→ Excerpted text:
Hot-foiling hints

Some hints and tips to get the best results for hot-foiling using the CraftyChique ImPress

  Hot-foiling requires getting to know your machine and the intricacies of hot foil stamping, in addition to a bit of experimenting. Following our tips below you will soon be able to create many beautiful images for your projects. Hot-foiling on assorted media We have spent time with the foil supplier determining the scope of the ImPress’ capabilities using various foils and substrates. We recommend you try hot-foiling on test samples until you are familiar and happy with your ImPress and before you use your final substrate. We have been able to achieve excellent foiling results using the new improved ImPress. This was originally on sale from around September 2014. It had significant improvements over the previous version:
  1. It has a more sophisticated heating element that maintains constant temperature across the surface.
  2. It has been better constructed to ensure that all joints are square.
  3. The frame has been strengthened and the springs adjusted so that it is sturdier and more comfortable to use
We have tried to trouble-shoot customers’ problems, who have the previous design and we have tested three old Dragons. It seems that the temperature specified in the instructions may be insufficient. We recommend that you start at around 3 and gradually increase the temperature to 4 until you get good results. Some tips as follows:
  1. The variables when foiling that affect outcome are
    1. Temperature
    2. Dwell time
    3. Pressure
    You will need to experiment with these three, but for foiling on a smooth card or paper surface, a thermostat setting of around 3 (with the improved ImPress, most likely higher for the old design), short dwell time of about a second and decent pressure works well.
  2. Heat-reactive foils – we have determined from our supplier a range of gold, silver, shiny colours, lace and holographic foils that work well. These may be used with other hot-foiling machines. However, the foils are not suitable for laminator methods or laser printers.
  3. Substrate – we found that higher quality digital printing paper and smooth (ultra or extreme) card work best. The ImPress hot-foiler will not work well with dry or cheap paper. We have also tested pearlescent, mirri, hammer effect, linen, kraft and cards with a gloss finish such as Chromalux. Heat-resistant acetate and vellum also work very well, but at a lower thermostat setting of say 2-3. Some cards which are sold as smooth are not smooth enough, hence it is a trial and error exercise until you succeed. Real smooth leather, ribbon, smooth wood, glossy cardboard/albums, cellophane, wrapping paper and decoupage paper usually work well too.
  4. The make-ready mat needs to be in place. This is a rubbery mat which should ideally be stuck to the base under the positioning mat. The whole mat should not be stuck down, but about 1cm of the perimeter release film should be cut so that it can be ‘loosely’ stuck down, with adhesive all the way around. Sometimes it helps if you put a card on the mat underneath the substrate – for foiling on some ribbons for example.
  5. The surface your machine is on needs to be sturdy and flat and at the right height so that you can use your body weight to exert pressure.

→ Dataset excerpts:
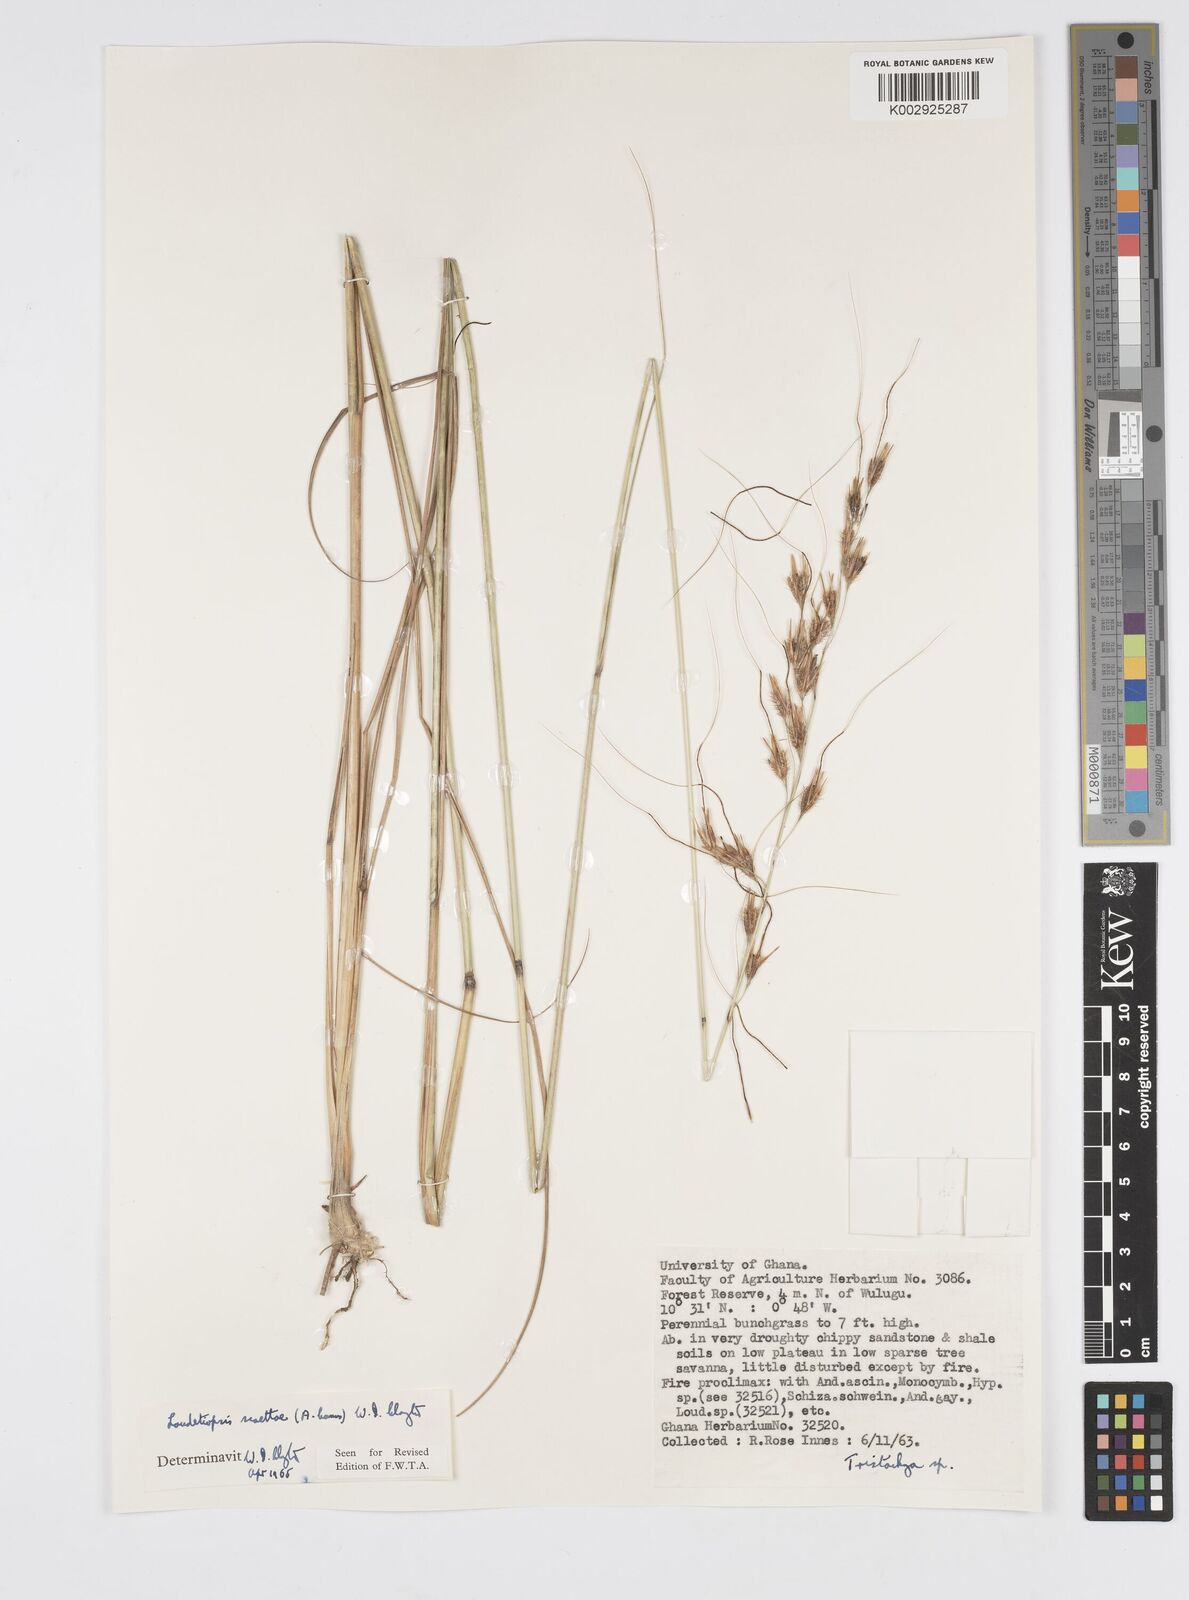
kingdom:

---

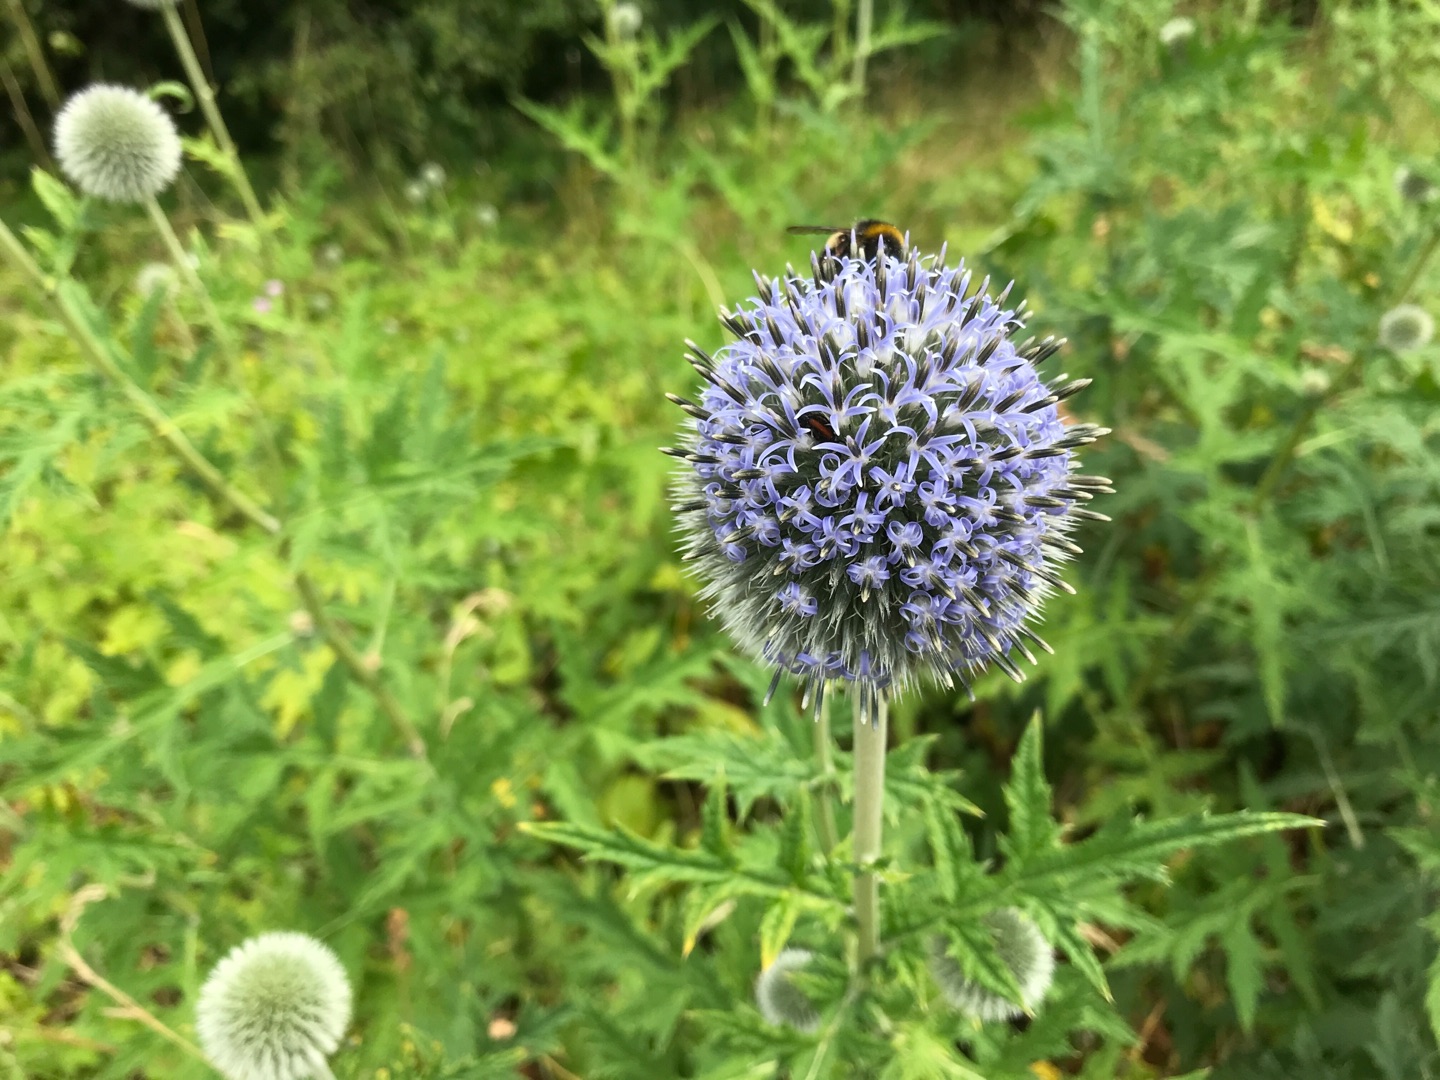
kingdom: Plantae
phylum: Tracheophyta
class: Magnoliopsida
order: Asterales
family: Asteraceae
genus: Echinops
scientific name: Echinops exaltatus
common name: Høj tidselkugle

→ Written problem 1: According to the hot-foiling hints, which three variables affect the result when foiling?
→ Written problem 2: Write out the part of the hot-foiling hints that opens with the words containing "4. The make-ready" and closes with "to exert pressure.", substituting "rubber" for "rubbery".
The rows have nothing to do with the hot-foiling hints.

→ Answer 1: Temperature, dwell time and pressure.

→ Answer 2:
4. The make-ready mat needs to be in place. This is a rubber mat which should ideally be stuck to the base under the positioning mat. The whole mat should not be stuck down, but about 1cm of the perimeter release film should be cut so that it can be ‘loosely’ stuck down, with adhesive all the way around. Sometimes it helps if you put a card on the mat underneath the substrate – for foiling on some ribbons for example.
  5. The surface your machine is on needs to be sturdy and flat and at the right height so that you can use your body weight to exert pressure.